In 2017, lawmakers in Guam, New Jersey, Maine, and Oregon raised the minimum age of tobacco sales to 21. Additionally, lawmakers in Louisiana passed a resolution seeking recommendations from state agencies about a tobacco at 21 policy. The following is an overview of what happened in those states:

  • On March 23, Bill No. 9-34 became law without the governor’s signature in Guam. The law prohibits the sale of tobacco products, including e-cigarettes, to individuals under 21. The law also increased fines for businesses and retailers that sell tobacco products to those under 21. It will go into effect on Jan. 1, 2018.
  • On June 2, Louisiana representatives passed H.R. 177. This resolution directs the Louisiana Department of Health to “study the desirability and feasibility of increasing the minimum age to purchase tobacco products.” The department must provide findings and recommendations to the House Committee on Health and Welfare before the 2018 regular session.
  • On July 21, New Jersey Gov. Chris Christie signed S. 359, becoming the third state to enact a tobacco at 21 law. The law increases the prior minimum age of sale from 19 to 21 and applies to both traditional tobacco products as well as e-cigarettes. It goes into effect on Nov. 1. 
  • On Aug. 2, Maine’s legislators overrode Gov. Paul LePage’s veto of LD 1170. Maine’s law phases in the new age of sale restrictions over three years, allowing anyone who turns 18 on or before July 1, 2018, to purchase tobacco products. In addition, lawmakers expanded the definition of tobacco products. The law goes into effect on July 1, 2018. 
  • On Aug. 9, Oregon Gov. Kate Brown signed SB 754. In addition to prohibiting the sale of tobacco products to individuals under 21, Oregon’s law creates fines for businesses and individuals that violate the new age restrictions, includes e-cigarette systems in the definition of a tobacco product, and prohibits individuals under the age of 21 from possessing tobacco products at schools, colleges, universities, and youth correctional facilities. The law goes into effect on Jan. 1, 2018.

Tobacco at 21 2017 map
Click to download the Tobacco at 21 in 2017 PDF.

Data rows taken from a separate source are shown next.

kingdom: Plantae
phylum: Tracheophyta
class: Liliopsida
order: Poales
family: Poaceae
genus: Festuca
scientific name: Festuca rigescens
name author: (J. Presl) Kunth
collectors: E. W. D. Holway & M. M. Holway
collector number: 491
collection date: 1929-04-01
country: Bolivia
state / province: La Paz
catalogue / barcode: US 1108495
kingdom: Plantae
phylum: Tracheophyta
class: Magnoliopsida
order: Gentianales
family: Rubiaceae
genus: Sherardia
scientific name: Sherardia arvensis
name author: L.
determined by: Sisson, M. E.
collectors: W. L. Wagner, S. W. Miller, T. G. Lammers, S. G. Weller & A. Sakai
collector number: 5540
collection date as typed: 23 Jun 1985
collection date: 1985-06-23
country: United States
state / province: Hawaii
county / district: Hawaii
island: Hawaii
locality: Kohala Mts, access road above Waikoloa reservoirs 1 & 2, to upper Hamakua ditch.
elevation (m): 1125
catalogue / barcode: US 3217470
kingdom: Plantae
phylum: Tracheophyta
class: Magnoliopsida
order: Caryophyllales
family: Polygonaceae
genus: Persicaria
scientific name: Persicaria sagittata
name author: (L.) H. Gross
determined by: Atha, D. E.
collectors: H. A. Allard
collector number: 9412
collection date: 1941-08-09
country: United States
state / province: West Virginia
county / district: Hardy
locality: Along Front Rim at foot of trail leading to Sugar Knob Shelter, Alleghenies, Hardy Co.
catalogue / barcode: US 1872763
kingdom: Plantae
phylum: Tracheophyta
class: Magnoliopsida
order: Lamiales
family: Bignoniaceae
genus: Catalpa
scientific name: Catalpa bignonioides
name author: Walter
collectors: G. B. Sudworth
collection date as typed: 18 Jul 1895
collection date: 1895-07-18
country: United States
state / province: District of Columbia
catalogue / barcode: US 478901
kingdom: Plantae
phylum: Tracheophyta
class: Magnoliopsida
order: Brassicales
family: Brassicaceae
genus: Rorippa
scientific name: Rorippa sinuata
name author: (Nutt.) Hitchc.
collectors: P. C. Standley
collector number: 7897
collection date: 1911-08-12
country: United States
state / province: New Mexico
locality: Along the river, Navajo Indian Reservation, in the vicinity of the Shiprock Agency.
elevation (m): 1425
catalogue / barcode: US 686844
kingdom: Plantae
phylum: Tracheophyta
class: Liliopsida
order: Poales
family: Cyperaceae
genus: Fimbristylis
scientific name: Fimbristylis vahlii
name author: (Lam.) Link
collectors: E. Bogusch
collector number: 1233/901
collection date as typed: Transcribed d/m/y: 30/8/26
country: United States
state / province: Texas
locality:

As a result of these efforts, more than 17 percent of the nation lives in a jurisdiction with a state-wide tobacco at 21 law. In addition, ASTHO is tracking 30 bills from 22 additional jurisdictions considering similar measures. ASTHO will continue to monitor how states and other jurisdictions are advancing and implementing tobacco at 21 and other efforts to promote comprehensive tobacco control programs.